**** PAGINA ****
Se potessi avere giornate di 30 ore, probabilmente, le riempirei lo stesso.
Soprattutto adesso.
Troverei il modo. Da cima a fondo.
Qualcosa da fare, qualcuno da vedere, qualche sfizio inatteso.
Uno spazio fresco, per me, ogni giorno.
Una piccola riserva segreta di tempo e spazio, dove rifugiarmi da sola.
Dopo Parigi è impossibile pensare di tornare alla vita di prima, anche se sportivamente non è cambiato nulla. Correre è rimasto solo correre.
È il palcoscenico che è diverso, adesso.
Gli impegni con gli sponsor, le tv, i giornali.
Un’ampiezza nuova, necessaria eppure stupefacente, dove quel che sono e quel che faccio è ciò che è sempre stato, ma il mondo, adesso, lo riconosce, lo abbraccia.
Lo commenta.
Lo nutre.

Ogni giorno, a casa, arrivano lettere e disegni, di grandi e di piccini, che mi raccontano cosa ha significato per loro, la mia medaglia olimpica.
E ognuna di loro contiene una storia, un messaggio.
Un perché.
Qualcosa che non esisteva prima del racconto stesso, e che poteva restare socchiuso senza di me, senza il traguardo, senza l’emozione. È una sensazione che non passa mai.
Che non sfiorisce e non si attenua.
Che mi fa sentire giusta.
Mi fa sentire piena.
Qualche tempo fa ero in panetteria, diligentemente in fila in attesa del mio turno e una coppia si è avvicinata a me con gli occhi a cuoricino.
La più anziana delle due, che avrà avuto una settantina d’anni, con la voce ferma ma piena di significati di chi sa quel che vuole esprimere da deve ancora capire il come, mi ha detto: “ci hai fatto capire cosa significa vivere.”


E come fai a dimenticarti una frase così?
Come fai a non sentirti investita di un qualcosa di grande?
Di grandissimo persino.
Una qualche responsabilità profonda, un senso d’amore, un abbraccio collettivo.
****
## CONSEGNA 1
Elenca tutti gli impegni che, secondo la pagina, sono arrivati dopo Parigi.
**** MATERIALI FORNITI ****
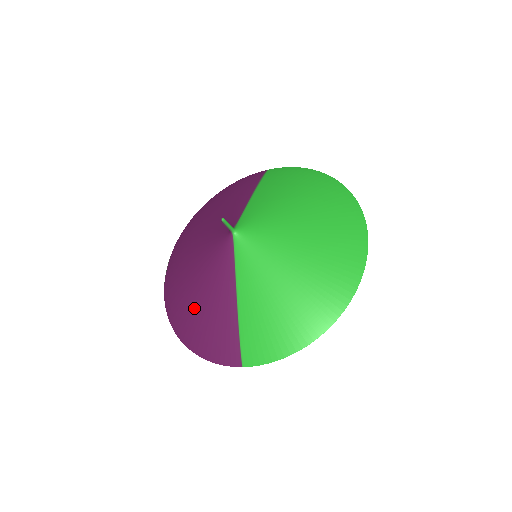
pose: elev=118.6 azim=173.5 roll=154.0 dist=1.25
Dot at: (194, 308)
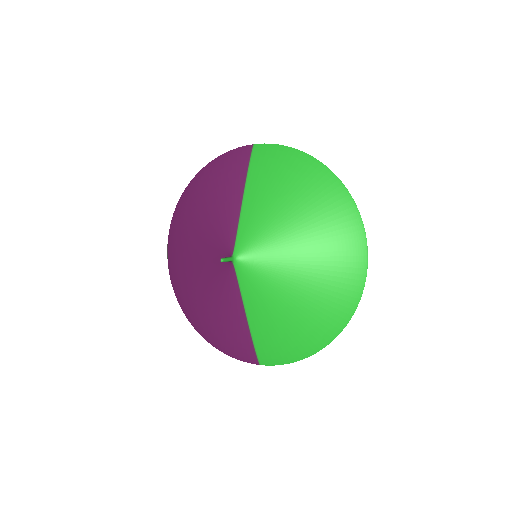
Dot at: (206, 314)
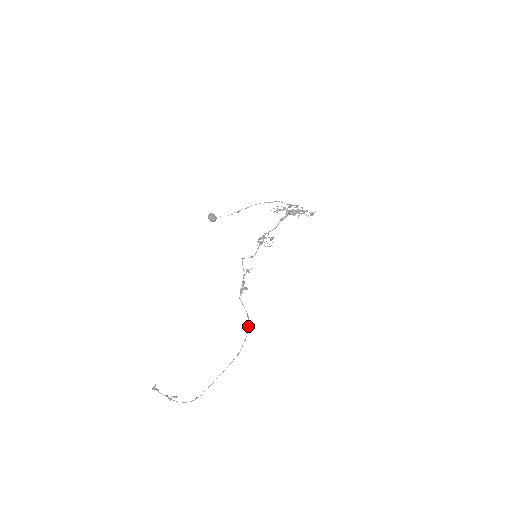
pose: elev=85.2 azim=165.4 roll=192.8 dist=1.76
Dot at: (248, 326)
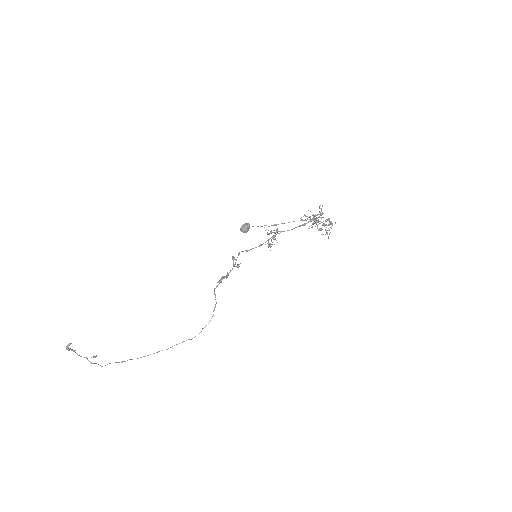
Dot at: occluded
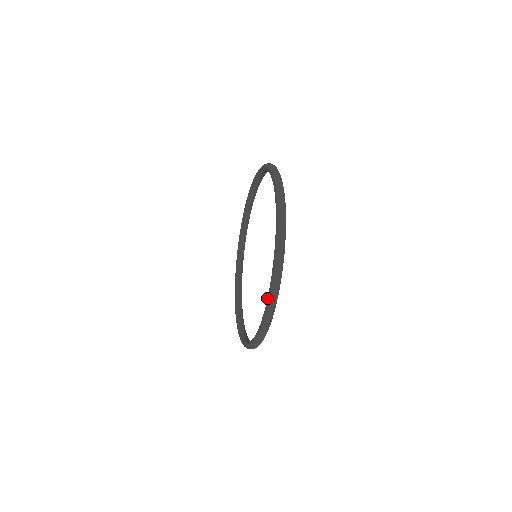
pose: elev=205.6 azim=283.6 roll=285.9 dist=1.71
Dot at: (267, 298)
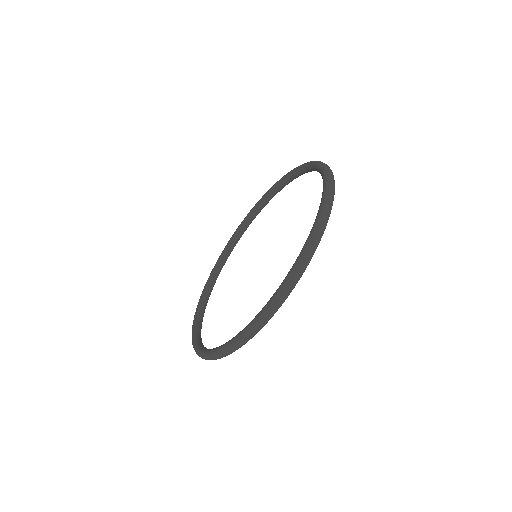
Dot at: (321, 170)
****
## CONSEGNA 2
Riproduci fedelmente le righe delle voci archiviate, dalla riga che contiene "pose: elev=85.2 azim=165.4" fino alla fine delle voci, estremi inclusi. Lascia fuori le immagini.

## RISPOSTA 1
- Gli impegni con gli sponsor
- Gli impegni con le tv
- Gli impegni con i giornali

## RISPOSTA 2
pose: elev=85.2 azim=165.4 roll=192.8 dist=1.76
Dot at: (248, 326)
Dot at: occluded
pose: elev=205.6 azim=283.6 roll=285.9 dist=1.71
Dot at: (267, 298)
Dot at: (321, 170)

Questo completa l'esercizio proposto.